A good go-to-market strategy is a fundamental tool for startups and other organisations when launching value propositions in a market. It could be the make or break deal for whether these propositions succeed on the market or not.

Many people associate the go-to-market strategy term solely with the launch of a new product or service. However, the strategy is also an ongoing process that requires a constant adaption to changes in customer needs, competitor activities, and technology developments, for instance.

The Go-to-Market Strategy

When putting together a go-to-market strategy for new value propositions, it’s good to ask questions such as: who is likely to buy, what would they buy, how to reach them, and where is best to promote the value proposition?

Who?

As a first step of implementing an effective go-to-market strategy, defining the target market for an offering is a prerequisite. In how many ways can the market be segmented?

Depending on the nature of the new value proposition and how much of a breakthrough is being launched, the target market can be defined in various ways. It could, for example, target completely new customer segments, or existing ones with new emphases.

Ultimately, it’s about the product and what benefits it provides the customer, as well as the characteristics of each target market segment. The hard part is to find out where the best fit is between the market and the product.

What?

Next, the focus should be on the value proposition itself, and how it will benefit the intended users. It’s extremely important to think about the whole solution of the value proposition. Are the end-users supposed to buy the whole solution or part of it?

Without delivering a whole solution, end-users will require unimpeded access to other parts as well, before buying into the value proposition. In other words, partnerships are needed to form a network which can deliver the whole solution. This can be partners who provide after-sale service and support, installation, value added services, etc.

How?

Once realising appropriate target segments and what value proposition to launch, it’s time to find ways of how to connect the two. Sometimes, good options may seem limited but there are many different channel strategies available. This can be through direct channels such as e-commerce or personal selling. As well, through indirect channels such as retailers (both online and offline), distributors, reps, etc.

The more indirect the channel is, the more distant the organisation is from its end-user. This can be problematic because the organisation risks losing touch with customers and their needs. Rather, they should consider how to strengthen the trust, and build a close relationship, if possible.

Where?

The final area to be covered, as a part of the go-to-market strategy, is the matter of promotion. The promotion planning should be based on similar characteristics that make up the target market.

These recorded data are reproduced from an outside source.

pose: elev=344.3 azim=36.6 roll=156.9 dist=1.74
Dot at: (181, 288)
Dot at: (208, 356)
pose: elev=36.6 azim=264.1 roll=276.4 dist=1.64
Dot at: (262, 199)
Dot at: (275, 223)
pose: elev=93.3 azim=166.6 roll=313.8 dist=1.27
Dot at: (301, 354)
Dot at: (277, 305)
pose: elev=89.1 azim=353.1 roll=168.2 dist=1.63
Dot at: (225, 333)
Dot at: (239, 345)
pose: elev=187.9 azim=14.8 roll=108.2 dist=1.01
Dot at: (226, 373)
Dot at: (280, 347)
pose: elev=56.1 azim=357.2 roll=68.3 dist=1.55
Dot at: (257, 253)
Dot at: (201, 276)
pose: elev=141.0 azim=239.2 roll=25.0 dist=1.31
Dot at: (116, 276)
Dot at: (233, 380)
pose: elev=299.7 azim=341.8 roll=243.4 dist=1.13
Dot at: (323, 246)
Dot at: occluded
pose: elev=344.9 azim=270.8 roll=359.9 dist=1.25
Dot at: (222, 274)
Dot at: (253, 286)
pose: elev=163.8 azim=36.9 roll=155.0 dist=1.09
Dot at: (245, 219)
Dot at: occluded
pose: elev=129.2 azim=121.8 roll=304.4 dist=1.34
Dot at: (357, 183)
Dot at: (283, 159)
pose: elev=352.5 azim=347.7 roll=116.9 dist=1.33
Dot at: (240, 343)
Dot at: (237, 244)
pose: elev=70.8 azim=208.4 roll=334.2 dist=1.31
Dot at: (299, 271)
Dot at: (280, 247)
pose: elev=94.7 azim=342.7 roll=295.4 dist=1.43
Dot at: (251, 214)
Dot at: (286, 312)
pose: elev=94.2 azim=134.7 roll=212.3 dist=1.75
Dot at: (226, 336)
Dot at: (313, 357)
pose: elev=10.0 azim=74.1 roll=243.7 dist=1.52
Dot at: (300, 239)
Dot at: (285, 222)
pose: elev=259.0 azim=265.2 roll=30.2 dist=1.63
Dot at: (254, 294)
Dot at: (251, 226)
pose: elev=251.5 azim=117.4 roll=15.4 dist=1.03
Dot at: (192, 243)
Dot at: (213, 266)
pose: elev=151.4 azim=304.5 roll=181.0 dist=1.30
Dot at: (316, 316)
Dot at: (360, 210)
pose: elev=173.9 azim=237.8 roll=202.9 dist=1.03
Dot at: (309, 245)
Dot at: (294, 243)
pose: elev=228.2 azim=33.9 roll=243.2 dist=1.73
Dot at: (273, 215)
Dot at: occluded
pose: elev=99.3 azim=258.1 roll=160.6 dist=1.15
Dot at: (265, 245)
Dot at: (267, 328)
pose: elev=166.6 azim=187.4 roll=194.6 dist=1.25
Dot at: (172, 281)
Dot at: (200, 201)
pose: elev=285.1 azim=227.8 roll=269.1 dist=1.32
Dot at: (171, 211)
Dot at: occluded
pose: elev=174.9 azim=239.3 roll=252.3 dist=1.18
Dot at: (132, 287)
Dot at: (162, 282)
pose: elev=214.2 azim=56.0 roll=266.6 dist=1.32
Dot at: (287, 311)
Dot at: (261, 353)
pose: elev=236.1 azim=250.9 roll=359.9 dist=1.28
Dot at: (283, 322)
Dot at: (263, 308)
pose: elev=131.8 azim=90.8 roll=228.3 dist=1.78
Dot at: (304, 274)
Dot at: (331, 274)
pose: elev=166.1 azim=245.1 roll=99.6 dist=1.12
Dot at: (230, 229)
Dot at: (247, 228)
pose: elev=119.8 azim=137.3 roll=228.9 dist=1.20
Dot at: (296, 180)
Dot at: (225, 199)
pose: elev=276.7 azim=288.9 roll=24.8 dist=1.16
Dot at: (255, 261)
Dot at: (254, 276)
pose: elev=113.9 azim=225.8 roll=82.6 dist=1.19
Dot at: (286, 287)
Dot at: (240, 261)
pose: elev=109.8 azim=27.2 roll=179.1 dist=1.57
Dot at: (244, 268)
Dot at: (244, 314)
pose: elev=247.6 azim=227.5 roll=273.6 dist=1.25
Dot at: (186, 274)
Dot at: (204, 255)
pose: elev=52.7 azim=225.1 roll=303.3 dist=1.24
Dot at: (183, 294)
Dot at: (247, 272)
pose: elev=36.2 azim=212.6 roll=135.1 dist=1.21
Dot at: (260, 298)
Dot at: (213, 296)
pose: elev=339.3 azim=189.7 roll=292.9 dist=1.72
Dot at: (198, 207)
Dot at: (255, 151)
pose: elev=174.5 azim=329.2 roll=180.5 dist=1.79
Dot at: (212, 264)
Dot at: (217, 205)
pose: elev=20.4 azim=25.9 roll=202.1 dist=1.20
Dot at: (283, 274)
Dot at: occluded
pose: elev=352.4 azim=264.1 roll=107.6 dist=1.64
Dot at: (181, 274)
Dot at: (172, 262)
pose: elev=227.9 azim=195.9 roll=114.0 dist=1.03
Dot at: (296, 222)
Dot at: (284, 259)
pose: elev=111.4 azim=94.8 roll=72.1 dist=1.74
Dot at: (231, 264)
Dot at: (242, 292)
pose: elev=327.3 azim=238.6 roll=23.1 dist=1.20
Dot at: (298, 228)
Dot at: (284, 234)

So, where to promote the value proposition, in order to effectively cater to the target market? The focus should be on reaching decision makers with PR activities, word of mouth, social media, advertisements, etc.

When All Is Said and Done

Organisations (or individuals) should put emphasis on making a quality, realistic, rational, and fairly simple go-to-market strategy. As well, they should preferably, have the “right” team to execute on it.

Having this will hopefully be enough to get the necessary funding and start generating a cash flow. But usually, it doesn’t work out as planned, so make some adjustments and try again!